*** EXERCISE MATERIALS
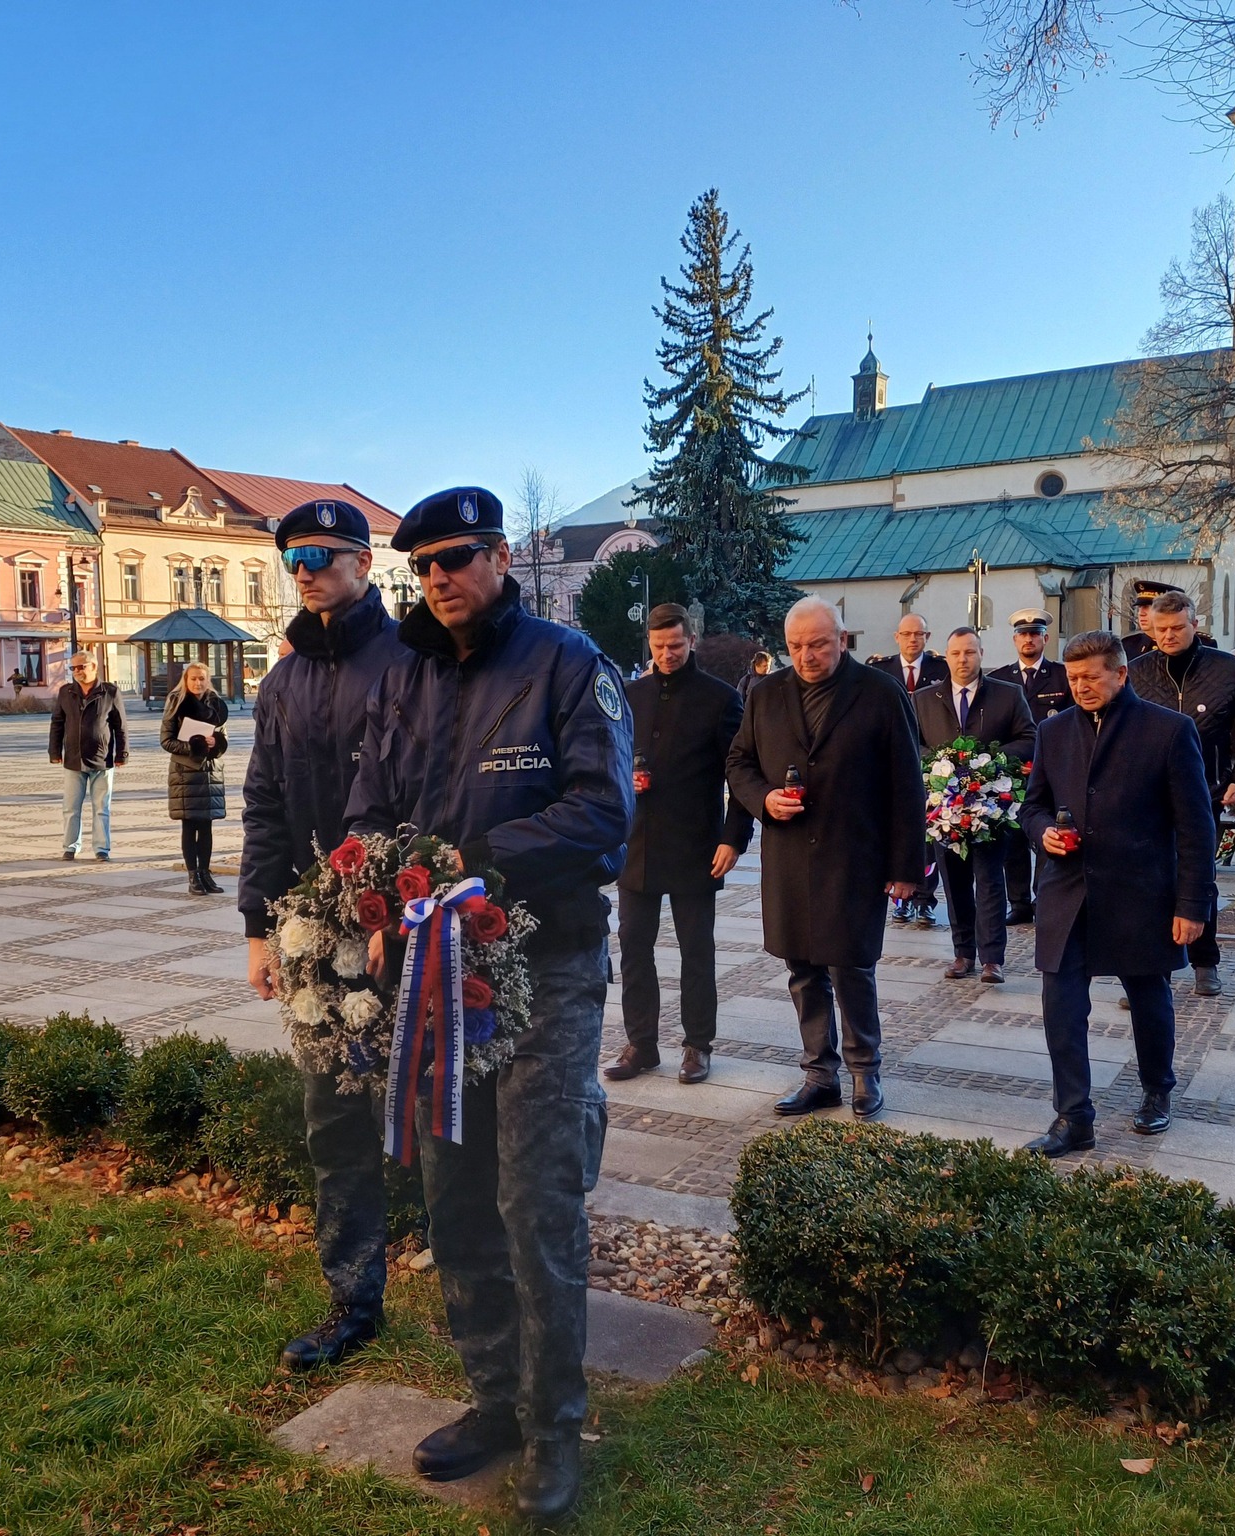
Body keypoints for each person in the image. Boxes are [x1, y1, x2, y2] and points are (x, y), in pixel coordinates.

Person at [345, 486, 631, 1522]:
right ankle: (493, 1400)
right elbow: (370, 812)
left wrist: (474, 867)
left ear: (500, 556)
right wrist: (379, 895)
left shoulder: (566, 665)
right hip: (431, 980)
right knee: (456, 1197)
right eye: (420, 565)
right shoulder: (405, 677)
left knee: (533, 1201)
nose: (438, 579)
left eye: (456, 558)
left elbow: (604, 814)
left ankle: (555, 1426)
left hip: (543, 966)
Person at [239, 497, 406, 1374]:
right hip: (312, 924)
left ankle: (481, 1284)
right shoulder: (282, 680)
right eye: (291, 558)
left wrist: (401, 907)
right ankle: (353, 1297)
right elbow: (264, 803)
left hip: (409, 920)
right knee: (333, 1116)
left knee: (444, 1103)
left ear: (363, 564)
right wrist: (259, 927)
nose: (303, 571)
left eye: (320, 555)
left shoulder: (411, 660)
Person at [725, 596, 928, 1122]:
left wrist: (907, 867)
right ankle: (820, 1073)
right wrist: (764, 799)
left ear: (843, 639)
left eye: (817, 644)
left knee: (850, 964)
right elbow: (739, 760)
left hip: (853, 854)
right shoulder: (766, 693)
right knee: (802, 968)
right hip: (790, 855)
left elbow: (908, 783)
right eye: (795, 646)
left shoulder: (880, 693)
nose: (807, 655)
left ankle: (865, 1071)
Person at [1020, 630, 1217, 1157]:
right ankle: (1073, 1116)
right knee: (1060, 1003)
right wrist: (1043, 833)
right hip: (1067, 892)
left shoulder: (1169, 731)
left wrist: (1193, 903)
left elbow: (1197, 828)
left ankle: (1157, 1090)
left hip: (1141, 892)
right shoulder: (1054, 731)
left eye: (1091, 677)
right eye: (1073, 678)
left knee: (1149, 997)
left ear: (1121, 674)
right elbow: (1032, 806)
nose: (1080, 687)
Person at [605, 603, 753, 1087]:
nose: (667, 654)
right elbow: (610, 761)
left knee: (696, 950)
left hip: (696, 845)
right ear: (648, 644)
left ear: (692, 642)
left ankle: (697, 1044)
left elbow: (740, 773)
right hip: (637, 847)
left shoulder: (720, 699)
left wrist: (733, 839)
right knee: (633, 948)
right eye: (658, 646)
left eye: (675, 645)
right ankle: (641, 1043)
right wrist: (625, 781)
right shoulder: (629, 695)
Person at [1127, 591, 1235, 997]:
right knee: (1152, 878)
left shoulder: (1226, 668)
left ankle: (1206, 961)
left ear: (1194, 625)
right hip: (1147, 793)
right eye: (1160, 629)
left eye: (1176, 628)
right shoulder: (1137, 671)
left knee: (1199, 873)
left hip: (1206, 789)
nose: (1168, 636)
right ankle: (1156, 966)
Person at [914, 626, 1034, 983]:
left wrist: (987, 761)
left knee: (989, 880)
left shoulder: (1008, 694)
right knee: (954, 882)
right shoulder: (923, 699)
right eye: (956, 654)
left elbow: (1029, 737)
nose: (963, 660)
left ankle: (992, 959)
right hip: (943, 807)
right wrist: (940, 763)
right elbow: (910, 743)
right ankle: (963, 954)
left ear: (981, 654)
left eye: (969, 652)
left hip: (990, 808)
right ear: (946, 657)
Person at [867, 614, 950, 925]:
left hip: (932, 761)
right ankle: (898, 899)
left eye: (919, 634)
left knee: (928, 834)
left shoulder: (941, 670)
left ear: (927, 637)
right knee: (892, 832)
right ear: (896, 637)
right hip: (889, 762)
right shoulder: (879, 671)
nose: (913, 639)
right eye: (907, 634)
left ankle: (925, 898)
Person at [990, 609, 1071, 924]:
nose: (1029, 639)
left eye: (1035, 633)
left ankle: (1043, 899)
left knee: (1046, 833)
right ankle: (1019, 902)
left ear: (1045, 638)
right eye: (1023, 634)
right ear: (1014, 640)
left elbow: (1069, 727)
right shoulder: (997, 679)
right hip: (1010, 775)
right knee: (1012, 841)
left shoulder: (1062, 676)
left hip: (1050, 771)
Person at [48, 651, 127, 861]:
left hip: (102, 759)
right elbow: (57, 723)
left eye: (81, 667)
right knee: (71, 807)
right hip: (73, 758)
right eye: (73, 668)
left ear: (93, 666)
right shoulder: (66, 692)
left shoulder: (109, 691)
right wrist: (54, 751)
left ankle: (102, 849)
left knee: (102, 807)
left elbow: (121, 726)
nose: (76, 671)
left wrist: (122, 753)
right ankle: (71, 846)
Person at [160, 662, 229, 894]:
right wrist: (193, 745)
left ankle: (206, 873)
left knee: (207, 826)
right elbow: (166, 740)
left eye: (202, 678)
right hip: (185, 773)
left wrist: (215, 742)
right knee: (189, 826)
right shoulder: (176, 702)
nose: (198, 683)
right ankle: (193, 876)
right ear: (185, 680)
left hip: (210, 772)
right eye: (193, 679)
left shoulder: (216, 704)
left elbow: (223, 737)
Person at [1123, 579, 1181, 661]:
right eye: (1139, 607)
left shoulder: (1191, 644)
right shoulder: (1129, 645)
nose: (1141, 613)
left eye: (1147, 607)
******
*** EXERCISE MATERIALS
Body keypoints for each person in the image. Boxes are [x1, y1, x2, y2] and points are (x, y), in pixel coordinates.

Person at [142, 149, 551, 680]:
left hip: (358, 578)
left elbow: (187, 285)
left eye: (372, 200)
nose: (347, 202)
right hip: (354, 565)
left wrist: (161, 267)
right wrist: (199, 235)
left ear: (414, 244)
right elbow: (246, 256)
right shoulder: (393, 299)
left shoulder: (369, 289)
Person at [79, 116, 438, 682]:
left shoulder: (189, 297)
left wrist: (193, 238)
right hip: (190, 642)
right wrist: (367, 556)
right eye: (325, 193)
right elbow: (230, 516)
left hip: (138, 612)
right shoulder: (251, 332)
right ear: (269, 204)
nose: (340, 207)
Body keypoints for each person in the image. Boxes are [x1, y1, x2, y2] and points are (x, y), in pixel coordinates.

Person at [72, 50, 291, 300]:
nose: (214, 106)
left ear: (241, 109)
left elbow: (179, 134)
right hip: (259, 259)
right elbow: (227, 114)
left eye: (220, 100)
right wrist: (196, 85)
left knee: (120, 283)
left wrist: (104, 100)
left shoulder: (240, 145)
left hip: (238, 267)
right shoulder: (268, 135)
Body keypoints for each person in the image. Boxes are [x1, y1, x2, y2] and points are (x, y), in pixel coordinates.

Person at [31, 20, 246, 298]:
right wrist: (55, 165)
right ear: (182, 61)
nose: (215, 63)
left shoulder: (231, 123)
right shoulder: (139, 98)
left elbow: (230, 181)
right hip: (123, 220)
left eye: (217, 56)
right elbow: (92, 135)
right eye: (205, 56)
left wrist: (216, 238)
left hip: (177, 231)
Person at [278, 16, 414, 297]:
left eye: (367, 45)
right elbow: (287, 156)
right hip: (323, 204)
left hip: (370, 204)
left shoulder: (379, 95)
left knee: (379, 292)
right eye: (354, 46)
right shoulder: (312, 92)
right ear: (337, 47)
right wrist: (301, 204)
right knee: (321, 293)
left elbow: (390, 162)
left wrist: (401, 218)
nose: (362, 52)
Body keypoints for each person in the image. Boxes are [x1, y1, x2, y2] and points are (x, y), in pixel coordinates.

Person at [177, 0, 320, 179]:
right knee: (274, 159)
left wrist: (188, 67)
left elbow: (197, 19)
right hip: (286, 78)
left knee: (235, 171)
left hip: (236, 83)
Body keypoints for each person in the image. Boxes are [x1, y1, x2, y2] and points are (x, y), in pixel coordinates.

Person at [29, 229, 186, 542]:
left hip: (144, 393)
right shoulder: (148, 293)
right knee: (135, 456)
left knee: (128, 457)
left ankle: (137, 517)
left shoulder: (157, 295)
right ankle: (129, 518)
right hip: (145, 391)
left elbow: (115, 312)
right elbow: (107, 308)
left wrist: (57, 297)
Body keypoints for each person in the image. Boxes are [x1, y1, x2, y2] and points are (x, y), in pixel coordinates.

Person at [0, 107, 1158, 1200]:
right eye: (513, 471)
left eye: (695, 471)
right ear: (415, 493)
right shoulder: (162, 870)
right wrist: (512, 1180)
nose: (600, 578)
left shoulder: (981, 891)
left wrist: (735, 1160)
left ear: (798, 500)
******
*** EXERCISE MATERIALS
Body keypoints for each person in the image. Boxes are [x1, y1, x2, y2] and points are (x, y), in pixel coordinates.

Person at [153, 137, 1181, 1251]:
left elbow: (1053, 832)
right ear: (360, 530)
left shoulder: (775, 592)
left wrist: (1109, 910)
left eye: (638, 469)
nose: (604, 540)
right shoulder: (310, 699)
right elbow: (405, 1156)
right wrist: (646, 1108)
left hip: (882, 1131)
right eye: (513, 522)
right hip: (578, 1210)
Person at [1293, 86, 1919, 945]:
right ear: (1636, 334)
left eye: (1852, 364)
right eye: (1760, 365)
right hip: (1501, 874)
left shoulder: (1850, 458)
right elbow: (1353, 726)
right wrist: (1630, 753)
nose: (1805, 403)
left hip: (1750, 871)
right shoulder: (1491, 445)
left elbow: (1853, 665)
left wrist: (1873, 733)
******
> WHAT THE TASK ASKS
Every line above from the line with "right wrist: (54, 751)" to the line with "left knee: (207, 826)", inclusive, must be returned exactly; no other line belongs in the reply.

> EXPECTED ANSWER
right wrist: (54, 751)
left ankle: (102, 849)
left knee: (102, 807)
left elbow: (121, 726)
nose: (76, 671)
left wrist: (122, 753)
right ankle: (71, 846)
Person at [160, 662, 229, 894]:
right wrist: (193, 745)
left ankle: (206, 873)
left knee: (207, 826)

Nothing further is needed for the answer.